Intangible Research Information

Source: Dimensional, using CRSP and Compustat data. The eligible universe includes US firms of all market capitalization, excluding REITs, tracking stocks, and investment companies. Value and profitability sorts as well as regressions also exclude utilities. Sector-agnostic sorts rank firms across the market, while sector-neutral sorts rank firms within each broad sector category. Sorts are rebalanced semiannually and based on market capitalization. Market includes all eligible firms at the market cap weight.

Following Peters and Taylor (2017), internally developed intangible capital for each firm at a point in time is estimated by accumulating the historical spending on research and development (R&D) and a fraction of selling, general, and administrative (SG&A) expenses excluding R&D, while amortizing it at constant rates.

Value is measured with price-to-book ratios.

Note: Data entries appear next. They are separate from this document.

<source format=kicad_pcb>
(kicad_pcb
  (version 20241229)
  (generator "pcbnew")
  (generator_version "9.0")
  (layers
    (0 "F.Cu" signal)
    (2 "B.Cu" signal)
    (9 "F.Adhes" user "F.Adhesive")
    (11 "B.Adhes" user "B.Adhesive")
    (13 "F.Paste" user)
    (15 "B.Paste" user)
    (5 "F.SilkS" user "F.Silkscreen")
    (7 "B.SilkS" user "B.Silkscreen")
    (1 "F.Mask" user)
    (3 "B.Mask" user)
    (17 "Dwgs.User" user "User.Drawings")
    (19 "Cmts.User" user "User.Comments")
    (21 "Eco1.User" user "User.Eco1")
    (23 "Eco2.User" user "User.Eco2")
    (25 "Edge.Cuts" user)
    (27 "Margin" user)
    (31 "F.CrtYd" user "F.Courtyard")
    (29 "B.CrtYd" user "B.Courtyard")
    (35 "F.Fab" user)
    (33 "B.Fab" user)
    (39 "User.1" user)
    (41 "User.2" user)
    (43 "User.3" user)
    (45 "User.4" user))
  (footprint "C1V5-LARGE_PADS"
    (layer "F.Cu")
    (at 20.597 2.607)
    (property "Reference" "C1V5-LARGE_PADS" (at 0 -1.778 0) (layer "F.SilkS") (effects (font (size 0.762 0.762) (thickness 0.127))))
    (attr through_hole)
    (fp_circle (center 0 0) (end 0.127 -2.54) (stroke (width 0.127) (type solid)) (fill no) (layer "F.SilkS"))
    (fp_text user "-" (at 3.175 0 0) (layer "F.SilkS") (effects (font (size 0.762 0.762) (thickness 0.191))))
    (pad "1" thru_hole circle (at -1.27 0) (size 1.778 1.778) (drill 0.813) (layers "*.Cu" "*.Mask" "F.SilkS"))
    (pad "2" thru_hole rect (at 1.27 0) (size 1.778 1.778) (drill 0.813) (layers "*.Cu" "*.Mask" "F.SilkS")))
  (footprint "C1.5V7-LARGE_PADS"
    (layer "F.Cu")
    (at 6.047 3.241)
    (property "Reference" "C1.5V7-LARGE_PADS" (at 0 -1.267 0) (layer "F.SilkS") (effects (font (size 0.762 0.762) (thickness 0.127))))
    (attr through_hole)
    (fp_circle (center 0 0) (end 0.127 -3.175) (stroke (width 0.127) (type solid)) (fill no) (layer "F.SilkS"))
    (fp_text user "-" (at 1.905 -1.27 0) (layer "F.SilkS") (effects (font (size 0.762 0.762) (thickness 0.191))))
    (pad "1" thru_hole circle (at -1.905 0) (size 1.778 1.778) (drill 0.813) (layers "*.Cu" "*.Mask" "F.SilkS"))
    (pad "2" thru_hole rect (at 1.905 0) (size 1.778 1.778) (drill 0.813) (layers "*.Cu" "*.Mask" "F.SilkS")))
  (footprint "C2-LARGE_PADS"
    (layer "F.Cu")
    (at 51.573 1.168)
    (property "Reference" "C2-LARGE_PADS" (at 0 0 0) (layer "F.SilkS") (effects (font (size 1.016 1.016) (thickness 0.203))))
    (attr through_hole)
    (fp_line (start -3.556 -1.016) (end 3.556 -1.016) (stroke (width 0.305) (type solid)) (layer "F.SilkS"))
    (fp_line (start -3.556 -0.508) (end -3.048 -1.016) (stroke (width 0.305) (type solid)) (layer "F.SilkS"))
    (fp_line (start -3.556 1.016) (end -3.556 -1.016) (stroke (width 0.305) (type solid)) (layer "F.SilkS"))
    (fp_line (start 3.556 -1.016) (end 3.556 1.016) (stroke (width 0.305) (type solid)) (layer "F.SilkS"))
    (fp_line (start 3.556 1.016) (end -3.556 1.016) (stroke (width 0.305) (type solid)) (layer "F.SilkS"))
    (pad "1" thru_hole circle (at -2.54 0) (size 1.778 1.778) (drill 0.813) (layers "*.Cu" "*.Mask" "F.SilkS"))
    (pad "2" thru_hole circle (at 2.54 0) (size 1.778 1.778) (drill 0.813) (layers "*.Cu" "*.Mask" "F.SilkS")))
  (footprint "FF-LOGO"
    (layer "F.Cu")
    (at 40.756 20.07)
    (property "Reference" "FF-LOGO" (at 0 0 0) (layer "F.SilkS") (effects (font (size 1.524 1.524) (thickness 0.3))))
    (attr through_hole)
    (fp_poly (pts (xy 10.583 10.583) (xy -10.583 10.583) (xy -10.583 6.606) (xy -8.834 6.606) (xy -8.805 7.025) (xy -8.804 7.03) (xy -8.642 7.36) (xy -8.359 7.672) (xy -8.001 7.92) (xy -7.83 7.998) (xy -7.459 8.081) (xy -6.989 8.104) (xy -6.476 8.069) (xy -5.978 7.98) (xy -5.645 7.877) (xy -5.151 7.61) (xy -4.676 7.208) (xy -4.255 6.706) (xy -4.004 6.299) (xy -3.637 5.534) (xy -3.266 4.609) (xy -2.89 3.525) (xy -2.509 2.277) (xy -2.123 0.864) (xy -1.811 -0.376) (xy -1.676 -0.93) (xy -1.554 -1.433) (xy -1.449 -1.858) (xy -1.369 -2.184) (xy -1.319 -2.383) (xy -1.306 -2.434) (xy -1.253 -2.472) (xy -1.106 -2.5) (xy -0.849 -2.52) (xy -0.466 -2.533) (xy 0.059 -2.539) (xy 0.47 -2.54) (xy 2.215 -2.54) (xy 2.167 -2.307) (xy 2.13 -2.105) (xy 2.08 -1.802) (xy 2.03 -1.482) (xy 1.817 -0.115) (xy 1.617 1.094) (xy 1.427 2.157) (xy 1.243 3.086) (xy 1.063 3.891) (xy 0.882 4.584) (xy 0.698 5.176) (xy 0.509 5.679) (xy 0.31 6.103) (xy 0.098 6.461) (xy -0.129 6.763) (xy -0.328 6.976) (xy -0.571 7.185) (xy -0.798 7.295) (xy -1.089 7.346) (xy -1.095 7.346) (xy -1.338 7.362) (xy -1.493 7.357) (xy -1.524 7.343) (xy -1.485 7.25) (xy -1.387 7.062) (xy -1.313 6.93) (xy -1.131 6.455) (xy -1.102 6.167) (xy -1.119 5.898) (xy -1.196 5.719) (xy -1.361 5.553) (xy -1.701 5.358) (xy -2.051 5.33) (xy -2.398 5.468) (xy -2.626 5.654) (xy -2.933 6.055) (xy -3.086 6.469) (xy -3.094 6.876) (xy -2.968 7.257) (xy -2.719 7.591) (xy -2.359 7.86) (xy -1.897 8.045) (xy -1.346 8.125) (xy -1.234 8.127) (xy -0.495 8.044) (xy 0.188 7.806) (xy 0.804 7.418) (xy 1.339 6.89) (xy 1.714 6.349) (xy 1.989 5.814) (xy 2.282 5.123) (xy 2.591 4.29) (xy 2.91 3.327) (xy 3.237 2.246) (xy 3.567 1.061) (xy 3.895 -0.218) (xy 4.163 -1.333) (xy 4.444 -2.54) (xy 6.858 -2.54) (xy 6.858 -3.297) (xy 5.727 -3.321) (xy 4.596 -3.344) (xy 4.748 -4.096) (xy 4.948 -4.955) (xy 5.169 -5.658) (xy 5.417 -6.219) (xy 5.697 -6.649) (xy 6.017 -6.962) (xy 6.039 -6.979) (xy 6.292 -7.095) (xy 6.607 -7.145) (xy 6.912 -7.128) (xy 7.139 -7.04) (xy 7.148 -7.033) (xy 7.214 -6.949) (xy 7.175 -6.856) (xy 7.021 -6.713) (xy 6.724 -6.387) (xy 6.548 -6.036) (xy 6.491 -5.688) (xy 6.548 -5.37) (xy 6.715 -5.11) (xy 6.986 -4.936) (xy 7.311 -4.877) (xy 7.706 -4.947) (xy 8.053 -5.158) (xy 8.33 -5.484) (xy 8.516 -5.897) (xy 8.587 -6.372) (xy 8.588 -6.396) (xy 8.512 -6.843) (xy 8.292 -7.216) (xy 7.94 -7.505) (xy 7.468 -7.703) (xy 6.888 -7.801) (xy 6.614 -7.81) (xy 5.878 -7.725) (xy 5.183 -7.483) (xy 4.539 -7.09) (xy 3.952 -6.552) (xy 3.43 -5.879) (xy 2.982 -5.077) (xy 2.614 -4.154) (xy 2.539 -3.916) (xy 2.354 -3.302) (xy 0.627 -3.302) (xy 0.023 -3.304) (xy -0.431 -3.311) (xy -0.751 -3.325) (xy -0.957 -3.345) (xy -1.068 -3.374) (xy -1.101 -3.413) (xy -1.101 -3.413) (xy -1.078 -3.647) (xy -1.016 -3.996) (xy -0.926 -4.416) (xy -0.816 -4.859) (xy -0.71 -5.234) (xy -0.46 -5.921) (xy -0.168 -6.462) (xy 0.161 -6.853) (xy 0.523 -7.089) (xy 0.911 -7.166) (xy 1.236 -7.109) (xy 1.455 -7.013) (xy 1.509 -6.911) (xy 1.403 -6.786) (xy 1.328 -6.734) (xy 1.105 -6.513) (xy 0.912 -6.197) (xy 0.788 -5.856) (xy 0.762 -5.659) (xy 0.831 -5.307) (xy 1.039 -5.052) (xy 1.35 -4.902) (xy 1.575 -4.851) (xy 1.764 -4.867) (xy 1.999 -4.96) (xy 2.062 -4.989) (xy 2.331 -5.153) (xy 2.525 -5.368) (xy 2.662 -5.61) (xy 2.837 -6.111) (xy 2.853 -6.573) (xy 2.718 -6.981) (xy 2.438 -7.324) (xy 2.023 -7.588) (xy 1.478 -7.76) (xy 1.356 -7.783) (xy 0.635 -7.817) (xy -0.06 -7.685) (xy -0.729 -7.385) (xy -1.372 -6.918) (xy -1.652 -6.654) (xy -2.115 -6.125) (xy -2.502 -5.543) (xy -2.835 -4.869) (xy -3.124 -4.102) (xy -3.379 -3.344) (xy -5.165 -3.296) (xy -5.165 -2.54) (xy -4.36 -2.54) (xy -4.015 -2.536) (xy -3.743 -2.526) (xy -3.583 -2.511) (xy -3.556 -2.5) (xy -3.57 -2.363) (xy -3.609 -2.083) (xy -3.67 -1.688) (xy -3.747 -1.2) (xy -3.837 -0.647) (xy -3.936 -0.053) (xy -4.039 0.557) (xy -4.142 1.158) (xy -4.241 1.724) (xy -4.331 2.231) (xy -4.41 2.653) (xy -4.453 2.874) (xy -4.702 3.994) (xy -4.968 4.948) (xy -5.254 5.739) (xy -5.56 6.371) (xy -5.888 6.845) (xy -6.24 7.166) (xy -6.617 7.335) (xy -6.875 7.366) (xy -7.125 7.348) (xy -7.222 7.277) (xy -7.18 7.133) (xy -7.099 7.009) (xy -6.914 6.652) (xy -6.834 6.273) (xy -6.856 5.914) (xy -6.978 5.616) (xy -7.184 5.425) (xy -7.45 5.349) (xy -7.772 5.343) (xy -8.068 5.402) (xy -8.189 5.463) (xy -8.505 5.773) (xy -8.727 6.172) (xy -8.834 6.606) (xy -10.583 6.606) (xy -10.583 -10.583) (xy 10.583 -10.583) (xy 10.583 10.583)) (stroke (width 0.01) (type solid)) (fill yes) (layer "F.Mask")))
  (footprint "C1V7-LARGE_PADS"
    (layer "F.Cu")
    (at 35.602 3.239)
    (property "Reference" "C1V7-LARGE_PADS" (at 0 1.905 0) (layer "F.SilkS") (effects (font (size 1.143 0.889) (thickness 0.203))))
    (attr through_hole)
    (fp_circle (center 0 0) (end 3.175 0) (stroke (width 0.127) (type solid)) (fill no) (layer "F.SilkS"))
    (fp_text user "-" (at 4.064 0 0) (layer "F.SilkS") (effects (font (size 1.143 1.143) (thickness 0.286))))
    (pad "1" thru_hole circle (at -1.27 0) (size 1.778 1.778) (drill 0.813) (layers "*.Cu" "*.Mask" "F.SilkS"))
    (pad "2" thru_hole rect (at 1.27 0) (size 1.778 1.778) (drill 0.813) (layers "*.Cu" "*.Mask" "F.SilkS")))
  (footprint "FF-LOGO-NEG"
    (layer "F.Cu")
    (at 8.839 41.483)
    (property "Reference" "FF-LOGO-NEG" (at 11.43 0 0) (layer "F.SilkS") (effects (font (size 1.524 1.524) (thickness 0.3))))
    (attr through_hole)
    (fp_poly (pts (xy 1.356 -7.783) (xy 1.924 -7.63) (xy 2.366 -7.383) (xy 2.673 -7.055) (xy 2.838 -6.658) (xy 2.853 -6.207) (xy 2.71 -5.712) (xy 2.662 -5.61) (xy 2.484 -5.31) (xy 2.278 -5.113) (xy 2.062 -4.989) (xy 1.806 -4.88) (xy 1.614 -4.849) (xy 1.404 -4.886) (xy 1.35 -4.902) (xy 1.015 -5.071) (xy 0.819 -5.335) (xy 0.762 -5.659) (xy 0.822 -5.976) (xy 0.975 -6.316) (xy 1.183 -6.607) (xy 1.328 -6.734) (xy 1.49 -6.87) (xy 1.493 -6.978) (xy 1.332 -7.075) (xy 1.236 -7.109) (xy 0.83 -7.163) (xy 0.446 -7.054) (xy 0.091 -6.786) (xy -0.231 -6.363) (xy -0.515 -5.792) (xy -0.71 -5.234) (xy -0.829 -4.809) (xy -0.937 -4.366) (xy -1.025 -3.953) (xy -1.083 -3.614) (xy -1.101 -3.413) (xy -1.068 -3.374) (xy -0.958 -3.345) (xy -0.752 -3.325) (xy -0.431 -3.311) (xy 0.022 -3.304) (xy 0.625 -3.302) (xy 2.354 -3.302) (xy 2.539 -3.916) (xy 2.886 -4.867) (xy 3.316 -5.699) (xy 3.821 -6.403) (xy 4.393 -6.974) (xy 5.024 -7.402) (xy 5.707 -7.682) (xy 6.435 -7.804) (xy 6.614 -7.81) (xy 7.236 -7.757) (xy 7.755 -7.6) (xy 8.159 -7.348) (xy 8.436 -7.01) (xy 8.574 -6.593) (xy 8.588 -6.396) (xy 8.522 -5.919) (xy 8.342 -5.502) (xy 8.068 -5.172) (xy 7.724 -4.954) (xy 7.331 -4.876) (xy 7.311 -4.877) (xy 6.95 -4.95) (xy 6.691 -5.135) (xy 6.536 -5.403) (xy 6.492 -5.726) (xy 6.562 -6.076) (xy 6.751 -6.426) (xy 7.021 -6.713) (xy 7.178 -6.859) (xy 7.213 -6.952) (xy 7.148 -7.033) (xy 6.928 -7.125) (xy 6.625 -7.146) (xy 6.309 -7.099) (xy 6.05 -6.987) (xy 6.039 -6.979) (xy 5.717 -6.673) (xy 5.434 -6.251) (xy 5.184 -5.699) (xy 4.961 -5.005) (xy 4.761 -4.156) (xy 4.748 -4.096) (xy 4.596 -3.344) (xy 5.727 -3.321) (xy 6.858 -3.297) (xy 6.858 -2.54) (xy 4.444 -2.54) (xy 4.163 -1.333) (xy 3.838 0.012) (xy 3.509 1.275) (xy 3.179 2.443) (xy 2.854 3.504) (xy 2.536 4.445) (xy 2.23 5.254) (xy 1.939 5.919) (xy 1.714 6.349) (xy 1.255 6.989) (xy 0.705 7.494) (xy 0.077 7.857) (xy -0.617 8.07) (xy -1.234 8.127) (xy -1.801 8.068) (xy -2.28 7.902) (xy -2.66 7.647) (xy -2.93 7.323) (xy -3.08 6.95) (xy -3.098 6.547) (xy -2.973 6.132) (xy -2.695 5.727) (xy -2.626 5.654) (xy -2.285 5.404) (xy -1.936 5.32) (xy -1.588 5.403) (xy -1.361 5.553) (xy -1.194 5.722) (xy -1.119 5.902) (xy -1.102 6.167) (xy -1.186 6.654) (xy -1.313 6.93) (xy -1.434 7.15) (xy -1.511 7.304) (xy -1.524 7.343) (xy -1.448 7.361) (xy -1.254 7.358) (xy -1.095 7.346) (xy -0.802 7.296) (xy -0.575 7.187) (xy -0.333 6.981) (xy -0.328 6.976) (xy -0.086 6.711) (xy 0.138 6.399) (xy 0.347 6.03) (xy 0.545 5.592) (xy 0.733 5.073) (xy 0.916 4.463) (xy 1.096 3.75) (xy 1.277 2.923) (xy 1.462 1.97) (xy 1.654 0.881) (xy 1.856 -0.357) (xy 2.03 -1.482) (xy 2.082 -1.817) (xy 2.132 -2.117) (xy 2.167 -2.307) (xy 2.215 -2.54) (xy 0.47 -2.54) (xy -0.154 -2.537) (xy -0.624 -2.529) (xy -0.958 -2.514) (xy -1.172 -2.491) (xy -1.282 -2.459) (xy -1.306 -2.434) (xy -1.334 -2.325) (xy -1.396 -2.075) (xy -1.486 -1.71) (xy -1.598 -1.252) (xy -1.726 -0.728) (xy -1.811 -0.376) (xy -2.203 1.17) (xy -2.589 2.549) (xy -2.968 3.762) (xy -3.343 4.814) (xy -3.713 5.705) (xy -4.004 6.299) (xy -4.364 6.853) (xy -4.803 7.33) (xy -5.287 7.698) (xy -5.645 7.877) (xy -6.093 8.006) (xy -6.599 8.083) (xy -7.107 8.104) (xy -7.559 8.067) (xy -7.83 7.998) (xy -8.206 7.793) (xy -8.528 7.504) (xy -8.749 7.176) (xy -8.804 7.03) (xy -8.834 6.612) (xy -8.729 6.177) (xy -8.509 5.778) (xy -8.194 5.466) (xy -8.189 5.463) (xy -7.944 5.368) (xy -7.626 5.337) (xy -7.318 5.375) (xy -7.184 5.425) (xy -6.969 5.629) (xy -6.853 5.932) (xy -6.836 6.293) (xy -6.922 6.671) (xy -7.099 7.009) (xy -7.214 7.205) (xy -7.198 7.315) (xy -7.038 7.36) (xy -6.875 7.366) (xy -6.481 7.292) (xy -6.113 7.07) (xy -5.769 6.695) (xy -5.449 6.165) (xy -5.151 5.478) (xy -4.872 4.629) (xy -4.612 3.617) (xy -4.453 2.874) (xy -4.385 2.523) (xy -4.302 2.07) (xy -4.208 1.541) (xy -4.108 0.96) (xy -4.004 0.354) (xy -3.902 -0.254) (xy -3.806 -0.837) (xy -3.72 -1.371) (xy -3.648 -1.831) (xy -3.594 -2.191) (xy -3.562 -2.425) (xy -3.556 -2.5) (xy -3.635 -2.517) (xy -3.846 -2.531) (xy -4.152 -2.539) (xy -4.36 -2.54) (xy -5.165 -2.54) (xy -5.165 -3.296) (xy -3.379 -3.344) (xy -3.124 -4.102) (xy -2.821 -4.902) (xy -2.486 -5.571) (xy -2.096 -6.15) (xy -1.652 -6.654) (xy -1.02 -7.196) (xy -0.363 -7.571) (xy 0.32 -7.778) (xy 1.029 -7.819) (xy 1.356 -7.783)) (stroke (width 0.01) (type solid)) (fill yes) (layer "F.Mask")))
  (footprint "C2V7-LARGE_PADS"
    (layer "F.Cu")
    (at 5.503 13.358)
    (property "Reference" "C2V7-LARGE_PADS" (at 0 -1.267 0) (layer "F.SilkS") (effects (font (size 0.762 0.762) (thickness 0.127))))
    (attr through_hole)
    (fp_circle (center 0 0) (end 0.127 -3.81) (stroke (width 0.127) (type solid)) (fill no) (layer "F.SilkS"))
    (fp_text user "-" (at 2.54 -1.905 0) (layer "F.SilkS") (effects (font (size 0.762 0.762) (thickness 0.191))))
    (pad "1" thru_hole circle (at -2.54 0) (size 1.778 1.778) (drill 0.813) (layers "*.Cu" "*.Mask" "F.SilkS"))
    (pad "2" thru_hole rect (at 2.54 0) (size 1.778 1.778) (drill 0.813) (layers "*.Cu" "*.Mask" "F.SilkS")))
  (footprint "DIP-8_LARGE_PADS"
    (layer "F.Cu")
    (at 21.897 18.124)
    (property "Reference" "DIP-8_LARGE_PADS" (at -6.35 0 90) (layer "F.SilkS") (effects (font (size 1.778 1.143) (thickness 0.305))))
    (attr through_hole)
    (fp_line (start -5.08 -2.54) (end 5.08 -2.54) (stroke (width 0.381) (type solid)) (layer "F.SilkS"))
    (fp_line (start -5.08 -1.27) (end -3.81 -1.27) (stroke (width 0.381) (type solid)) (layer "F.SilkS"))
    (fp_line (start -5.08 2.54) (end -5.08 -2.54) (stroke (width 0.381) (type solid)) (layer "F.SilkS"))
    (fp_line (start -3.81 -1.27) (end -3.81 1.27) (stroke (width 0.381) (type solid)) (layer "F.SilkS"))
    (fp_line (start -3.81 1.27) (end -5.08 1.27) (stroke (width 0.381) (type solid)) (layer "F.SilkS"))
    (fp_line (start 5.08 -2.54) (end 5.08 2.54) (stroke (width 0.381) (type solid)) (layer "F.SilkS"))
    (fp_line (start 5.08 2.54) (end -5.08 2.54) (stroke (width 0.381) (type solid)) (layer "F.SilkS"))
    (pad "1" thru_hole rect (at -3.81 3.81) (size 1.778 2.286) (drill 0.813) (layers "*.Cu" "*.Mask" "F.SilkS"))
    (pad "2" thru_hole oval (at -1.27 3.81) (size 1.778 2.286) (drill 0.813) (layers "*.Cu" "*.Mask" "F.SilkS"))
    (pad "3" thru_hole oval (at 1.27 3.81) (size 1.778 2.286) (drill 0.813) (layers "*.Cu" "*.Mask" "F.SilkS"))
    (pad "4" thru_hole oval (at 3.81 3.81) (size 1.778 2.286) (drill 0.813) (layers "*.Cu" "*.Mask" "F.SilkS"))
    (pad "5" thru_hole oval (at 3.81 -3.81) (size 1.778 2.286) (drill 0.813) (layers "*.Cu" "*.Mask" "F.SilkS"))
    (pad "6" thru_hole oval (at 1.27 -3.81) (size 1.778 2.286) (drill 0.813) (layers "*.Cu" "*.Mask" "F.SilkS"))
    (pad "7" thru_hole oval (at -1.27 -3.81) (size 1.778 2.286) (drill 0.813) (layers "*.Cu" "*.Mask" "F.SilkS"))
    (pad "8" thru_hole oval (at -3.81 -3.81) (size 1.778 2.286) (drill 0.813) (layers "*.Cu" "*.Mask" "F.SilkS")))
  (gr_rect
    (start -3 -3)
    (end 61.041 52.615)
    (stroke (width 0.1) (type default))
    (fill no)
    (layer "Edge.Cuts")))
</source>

Profits are measured as operating income before depreciation and amortization minus interest expense. Profitability is measured as profits scaled by book equity.

Book equity is adjusted for internally developed intangibles or its components by adding relevant components of estimated internally developed intangibles to unadjusted book equity. Book equity is adjusted for externally acquired intangibles by subtracting externally acquired intangibles from unadjusted book equity. Adjusted price-to-book is market capitalization scaled by adjusted book equity.

Profits are adjusted for internally developed intangibles by adding R&D and 30% of SG&A to unadjusted profits. Profits are adjusted for knowledge capital by adding R&D to unadjusted profits. Profits are adjusted for organizational capital by adding 30% of SG&A to unadjusted profits. Profitability adjusted for internally developed intangibles is adjusted profits scaled by adjusted book equity. Profitability adjusted for externally acquired intangibles is unadjusted profits scaled by adjusted book equity.

Past performance, including hypothetical performance, is no guarantee of future results. Actual investment returns may be lower.

Filters were applied to data retroactively and with the benefit of hindsight. Groups of stocks and their returns are hypothetical, are not representative of indices, actual investments or actual strategies managed by Dimensional, and do not reflect costs and fees associated with an actual investment.